残酷の蕾
返り血を全身に浴び、真っ赤に染まったアルフレッドが次の獲物へと視線を向ける。
視線の槍で貫かれたゴブリンが焦りと恐怖を孕んだやけくそ気味な咆哮をあげ、アルフレッドに斬りかかった。
アルフレッドは大上段に掲げられた両手剣が自身の頭を捉える遥か前に、右の長剣を煙る様な速さで動かし斬り落としを行い、剣を握ったその両腕ごと地面に叩き付ける。
敵に悲鳴を叫ばせるよりも速くアルフレッドは呟く。
「ブーツに『硬質化』『威力上昇』を付与!」
直後、アルフレッドは長剣を振った勢いを余すこと無く利用し、右の回し蹴りをゴブリンの側頭部に叩き込んだ。まるで爆発でもしたかのように頭がこめかみから弾け飛び、ゴブリンの体がいとも容易く宙に舞う。
間髪入れずに半狂乱になった獣人族の一人がアルフレッドに剣撃を叩き込もうとするが、それを難なくいなしアルフレッドは敵の体を真一文字に斬り裂いた。
斬り裂かれた上半身が赤い華を咲かせ、残された下半身は崩れ落ちる。
さらなる返り血にうんざりしながらも左の長剣を振り血を払い、そのまま腰の収納魔道具に納める。

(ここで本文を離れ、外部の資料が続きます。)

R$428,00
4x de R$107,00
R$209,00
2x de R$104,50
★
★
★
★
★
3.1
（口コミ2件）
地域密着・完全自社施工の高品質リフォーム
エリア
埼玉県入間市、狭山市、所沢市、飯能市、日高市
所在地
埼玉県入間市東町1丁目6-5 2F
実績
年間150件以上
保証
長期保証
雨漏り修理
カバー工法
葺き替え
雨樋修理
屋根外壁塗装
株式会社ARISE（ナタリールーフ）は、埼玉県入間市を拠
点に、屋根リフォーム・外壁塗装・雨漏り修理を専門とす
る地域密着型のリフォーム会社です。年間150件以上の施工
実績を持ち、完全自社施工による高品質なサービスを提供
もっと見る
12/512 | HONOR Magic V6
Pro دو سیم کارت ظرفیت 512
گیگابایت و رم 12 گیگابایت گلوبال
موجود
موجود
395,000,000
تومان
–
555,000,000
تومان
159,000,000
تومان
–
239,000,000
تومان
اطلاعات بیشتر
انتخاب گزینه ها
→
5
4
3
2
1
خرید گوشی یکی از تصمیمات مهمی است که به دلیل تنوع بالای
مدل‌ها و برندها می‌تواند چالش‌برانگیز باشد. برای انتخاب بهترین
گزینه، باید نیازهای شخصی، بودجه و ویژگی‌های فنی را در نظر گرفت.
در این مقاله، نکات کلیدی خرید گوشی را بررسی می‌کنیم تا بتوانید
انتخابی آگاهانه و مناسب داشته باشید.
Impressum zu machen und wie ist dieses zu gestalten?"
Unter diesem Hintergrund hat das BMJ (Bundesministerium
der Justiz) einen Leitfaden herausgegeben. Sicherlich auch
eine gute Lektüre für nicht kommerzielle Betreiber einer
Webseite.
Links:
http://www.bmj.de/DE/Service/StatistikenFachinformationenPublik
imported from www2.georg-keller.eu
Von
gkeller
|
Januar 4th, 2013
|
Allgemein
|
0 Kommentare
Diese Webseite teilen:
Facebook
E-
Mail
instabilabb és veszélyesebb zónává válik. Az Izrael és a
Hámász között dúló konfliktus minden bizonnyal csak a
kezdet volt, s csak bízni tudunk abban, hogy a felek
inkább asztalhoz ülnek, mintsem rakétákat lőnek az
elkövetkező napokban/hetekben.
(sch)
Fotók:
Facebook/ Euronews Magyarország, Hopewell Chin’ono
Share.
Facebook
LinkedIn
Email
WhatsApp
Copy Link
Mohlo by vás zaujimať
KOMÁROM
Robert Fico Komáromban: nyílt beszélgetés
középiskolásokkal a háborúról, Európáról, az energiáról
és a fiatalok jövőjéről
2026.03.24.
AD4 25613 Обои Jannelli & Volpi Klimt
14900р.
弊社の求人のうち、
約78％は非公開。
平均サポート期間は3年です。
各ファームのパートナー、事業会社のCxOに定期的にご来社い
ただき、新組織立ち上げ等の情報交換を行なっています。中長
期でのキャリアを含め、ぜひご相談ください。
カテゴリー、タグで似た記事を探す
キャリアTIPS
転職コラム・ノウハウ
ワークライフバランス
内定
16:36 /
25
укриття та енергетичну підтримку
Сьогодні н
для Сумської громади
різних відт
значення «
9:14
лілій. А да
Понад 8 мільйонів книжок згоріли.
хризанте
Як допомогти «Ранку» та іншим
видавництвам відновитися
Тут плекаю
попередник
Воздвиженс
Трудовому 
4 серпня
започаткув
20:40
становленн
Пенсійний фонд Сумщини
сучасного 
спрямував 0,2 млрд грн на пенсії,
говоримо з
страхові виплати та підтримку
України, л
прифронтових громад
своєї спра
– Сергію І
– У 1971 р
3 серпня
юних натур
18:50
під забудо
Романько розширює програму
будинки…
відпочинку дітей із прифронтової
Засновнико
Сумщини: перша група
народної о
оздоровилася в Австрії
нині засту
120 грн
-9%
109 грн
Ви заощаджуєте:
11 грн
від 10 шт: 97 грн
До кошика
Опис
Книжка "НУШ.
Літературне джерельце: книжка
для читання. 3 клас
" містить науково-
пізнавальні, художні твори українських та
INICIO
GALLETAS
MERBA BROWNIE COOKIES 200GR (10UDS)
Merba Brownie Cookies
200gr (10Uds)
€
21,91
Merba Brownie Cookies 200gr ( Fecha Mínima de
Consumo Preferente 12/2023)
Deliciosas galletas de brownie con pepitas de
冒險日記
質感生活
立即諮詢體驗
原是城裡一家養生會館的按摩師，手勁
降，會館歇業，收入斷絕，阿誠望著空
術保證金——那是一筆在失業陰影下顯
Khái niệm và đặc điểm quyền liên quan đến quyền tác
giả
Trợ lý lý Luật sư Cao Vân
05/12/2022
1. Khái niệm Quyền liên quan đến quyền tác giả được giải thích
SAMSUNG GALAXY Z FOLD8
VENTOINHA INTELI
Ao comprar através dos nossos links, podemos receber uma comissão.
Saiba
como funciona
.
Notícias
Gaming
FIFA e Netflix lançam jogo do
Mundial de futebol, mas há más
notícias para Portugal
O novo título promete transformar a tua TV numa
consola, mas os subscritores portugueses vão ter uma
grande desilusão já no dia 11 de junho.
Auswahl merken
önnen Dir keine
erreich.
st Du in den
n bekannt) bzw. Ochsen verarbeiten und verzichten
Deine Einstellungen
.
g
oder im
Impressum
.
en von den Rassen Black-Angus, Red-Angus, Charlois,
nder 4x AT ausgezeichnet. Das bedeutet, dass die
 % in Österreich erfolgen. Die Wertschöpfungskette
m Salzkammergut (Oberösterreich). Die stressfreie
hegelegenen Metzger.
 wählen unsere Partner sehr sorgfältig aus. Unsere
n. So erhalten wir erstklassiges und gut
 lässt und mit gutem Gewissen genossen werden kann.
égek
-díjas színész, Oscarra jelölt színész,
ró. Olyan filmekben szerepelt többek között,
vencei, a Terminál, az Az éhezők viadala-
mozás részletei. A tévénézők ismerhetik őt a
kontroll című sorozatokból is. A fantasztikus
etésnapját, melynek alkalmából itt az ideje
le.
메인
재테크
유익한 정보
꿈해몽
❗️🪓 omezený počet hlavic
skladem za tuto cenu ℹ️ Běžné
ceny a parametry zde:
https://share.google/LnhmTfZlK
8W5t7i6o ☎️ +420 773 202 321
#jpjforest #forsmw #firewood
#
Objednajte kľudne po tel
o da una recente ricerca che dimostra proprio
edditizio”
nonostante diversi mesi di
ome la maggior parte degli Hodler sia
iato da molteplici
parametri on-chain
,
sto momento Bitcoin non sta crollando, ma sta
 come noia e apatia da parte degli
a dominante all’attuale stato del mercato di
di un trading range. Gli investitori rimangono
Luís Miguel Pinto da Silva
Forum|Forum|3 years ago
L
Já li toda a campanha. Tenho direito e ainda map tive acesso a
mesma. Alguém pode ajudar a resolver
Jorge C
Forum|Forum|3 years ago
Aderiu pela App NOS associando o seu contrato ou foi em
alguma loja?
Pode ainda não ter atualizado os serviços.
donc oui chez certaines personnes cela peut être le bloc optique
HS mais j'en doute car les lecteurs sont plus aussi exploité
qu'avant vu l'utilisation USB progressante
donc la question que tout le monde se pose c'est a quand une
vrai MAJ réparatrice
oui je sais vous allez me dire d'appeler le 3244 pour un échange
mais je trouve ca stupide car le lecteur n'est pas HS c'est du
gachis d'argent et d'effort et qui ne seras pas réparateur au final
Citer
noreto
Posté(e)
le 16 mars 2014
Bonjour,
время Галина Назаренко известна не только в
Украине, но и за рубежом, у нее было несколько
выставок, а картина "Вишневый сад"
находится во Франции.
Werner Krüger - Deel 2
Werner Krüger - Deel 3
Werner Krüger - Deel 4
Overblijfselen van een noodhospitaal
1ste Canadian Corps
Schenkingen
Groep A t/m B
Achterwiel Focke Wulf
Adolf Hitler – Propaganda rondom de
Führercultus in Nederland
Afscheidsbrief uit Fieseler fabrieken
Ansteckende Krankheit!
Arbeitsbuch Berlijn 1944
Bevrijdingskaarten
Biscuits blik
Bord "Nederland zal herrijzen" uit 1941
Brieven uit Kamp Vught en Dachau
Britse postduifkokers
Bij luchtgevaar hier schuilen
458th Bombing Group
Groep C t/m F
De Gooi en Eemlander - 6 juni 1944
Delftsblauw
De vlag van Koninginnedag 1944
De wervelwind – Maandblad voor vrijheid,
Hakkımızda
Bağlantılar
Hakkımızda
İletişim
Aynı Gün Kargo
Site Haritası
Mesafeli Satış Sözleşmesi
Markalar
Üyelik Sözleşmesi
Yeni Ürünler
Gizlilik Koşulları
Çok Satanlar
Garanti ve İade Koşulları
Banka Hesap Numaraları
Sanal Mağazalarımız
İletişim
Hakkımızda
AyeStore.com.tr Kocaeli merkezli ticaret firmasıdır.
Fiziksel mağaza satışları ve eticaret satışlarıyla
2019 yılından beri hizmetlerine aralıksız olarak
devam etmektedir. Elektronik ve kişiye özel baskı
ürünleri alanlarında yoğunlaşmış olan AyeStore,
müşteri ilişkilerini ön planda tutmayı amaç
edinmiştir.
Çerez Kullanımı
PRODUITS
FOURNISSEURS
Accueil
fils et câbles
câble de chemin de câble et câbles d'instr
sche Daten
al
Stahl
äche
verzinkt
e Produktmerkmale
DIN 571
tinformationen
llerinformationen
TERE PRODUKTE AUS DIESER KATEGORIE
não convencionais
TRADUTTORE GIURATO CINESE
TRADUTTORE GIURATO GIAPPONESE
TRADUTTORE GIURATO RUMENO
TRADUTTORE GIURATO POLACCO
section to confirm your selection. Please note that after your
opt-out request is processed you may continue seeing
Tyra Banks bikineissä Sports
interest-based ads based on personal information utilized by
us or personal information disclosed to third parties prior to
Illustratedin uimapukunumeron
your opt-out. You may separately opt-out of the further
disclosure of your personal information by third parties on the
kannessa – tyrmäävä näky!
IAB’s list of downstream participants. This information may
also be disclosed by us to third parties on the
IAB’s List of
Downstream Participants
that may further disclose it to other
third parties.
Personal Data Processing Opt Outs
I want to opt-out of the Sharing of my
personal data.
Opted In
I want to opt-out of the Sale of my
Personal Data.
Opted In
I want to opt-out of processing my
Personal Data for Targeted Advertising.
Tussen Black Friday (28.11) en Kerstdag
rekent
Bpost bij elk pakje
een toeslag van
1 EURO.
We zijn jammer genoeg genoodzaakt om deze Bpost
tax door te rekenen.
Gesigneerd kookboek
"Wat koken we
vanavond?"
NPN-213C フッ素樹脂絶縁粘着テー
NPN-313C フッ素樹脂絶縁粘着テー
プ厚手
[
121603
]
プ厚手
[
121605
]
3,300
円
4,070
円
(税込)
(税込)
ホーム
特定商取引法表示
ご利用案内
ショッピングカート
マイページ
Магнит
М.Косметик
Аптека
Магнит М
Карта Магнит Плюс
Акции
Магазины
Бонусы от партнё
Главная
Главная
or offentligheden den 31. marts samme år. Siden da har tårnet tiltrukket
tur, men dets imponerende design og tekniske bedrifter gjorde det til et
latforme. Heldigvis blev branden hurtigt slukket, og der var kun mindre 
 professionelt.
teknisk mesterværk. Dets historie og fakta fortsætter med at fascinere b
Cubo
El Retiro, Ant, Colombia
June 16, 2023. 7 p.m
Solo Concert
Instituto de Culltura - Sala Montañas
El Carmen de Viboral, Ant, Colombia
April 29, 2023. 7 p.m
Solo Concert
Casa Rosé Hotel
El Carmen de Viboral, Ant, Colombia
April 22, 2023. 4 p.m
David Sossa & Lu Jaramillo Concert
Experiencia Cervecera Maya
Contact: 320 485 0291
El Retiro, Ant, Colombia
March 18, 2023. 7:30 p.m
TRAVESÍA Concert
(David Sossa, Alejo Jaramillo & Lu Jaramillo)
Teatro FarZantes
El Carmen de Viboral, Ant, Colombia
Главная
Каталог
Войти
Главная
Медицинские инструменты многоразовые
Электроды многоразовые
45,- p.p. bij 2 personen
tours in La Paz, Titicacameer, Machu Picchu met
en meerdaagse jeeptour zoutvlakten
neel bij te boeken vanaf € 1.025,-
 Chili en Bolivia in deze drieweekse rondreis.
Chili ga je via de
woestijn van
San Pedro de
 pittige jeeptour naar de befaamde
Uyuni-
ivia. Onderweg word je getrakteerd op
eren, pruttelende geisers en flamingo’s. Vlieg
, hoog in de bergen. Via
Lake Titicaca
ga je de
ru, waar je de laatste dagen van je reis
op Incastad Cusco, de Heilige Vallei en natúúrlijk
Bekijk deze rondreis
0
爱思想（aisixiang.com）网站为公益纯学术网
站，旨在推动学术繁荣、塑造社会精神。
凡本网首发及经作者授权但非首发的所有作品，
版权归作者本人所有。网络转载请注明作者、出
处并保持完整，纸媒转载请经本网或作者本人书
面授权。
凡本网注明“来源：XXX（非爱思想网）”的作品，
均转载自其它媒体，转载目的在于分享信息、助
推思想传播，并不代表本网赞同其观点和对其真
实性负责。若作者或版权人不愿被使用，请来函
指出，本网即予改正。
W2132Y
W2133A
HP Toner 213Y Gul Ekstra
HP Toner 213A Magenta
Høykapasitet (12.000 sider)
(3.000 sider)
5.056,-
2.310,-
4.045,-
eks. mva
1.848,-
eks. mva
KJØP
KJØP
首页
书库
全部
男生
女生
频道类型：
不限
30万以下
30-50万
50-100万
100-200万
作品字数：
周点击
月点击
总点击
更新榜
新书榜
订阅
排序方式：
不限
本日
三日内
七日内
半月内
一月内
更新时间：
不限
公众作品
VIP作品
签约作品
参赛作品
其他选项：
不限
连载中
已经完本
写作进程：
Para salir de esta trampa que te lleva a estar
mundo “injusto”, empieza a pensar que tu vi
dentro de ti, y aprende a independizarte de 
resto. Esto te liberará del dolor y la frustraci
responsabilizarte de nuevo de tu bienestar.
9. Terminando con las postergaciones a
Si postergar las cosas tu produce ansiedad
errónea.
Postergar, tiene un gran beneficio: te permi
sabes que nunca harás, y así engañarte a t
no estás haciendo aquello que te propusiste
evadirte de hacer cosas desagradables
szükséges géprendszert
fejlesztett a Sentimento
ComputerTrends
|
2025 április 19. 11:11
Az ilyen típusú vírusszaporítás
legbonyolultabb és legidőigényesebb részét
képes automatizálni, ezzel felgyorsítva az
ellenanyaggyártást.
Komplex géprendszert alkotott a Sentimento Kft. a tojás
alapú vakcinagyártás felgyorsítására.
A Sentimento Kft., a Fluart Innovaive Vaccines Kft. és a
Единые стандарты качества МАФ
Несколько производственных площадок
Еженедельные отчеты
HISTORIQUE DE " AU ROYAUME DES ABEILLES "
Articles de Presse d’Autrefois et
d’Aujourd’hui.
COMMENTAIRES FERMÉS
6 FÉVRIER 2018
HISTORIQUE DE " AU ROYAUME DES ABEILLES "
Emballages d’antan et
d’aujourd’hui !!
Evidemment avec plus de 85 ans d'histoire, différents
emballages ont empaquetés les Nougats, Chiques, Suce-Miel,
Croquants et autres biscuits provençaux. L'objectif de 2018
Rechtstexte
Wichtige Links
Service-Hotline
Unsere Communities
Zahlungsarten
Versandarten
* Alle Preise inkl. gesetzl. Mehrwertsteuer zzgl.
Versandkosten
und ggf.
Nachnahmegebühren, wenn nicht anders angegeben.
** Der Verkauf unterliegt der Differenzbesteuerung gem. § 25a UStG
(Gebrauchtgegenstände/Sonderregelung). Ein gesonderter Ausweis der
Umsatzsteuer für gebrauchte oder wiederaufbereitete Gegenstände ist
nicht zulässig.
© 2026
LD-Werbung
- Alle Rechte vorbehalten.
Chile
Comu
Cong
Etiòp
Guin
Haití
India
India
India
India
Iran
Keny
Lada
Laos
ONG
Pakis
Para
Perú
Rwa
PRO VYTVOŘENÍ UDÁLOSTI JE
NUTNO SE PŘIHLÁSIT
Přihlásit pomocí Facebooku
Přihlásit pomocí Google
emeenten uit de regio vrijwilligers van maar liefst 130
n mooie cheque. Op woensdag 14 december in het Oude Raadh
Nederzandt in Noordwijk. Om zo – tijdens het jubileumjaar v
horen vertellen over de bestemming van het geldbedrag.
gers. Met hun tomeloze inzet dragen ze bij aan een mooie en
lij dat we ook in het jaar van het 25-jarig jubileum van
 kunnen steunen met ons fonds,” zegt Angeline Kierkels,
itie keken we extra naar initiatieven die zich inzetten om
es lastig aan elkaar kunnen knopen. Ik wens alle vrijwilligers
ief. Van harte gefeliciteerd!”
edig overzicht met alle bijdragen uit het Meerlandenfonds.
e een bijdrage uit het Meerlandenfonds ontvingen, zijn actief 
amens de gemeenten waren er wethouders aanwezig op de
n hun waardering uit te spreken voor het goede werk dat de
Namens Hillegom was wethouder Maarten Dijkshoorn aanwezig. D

敵の訝る様な視線を無視し、アルフレッドは油断無く右の長剣を体の中心に構える。
腰を落とし、アルフレッドは空いた左手で土を掴んだ。そして力強く地面を蹴ると同時にブーツにマナを流し込む。
マナを流されたブーツは魔道具としての本領を発揮する。
『速度上昇』『跳躍力倍加』『瞬発力増加』に次ぐ第4の効果『飛翔』が発動し、アルフレッドの体が宙に浮く。
敵のざわめきを眼下に納めながらアルフレッドは更に上昇を続け、あっという間に地上から八十メートル程の所にまで舞い上がった。
視線を下に向け、残りの敵の数を把握する。
約五百二十人位だろうか大小様々な人成らざる者達が、死神でも見た様な顔をして固まっている。まあ全身を血で染めた少年などお伽噺に出てくる死神そっくりだろうが。
関話休題、アルフレッドは敵を見下したままで詠唱を開始する。
「手に保持している土に付与『マナ装甲無効化』『貫通』『追尾』『着弾時爆発』『威力上昇』『硬質化』『強靭化』『体積増加直径0.1mm』『金属化』『二連続付与』を付与...。」
ちなみに『二連続付与』とはその名の通り付与を二回連続で行うという付与魔法のことで、全ての付与術師の憧れだったりする。
効果は付与魔法の定義を根本から覆す『効果を二回連続で発揮する(二連続付与以外)』というものだ。
つまり今回の場合『マナ装甲を無効化し貫通属性を持つ上に追尾してきて着弾時に爆発し、さらに威力の上がっている硬質で強靭な直径0.1mmの金属が二回連続で襲って来る』というかなりえげつない魔法に仕上がってしまっている。
しかも手に保持している土の全てを対象にしたため、数え切れない程の極小殺人兵器が出来上がってしまっている。
完全にオーバーキルだ。だが止めてやるつもりも毛頭無い。
アルフレッドはこれから起こる光景を想像し、死神もかくやというほどの残酷な笑みを浮かべた。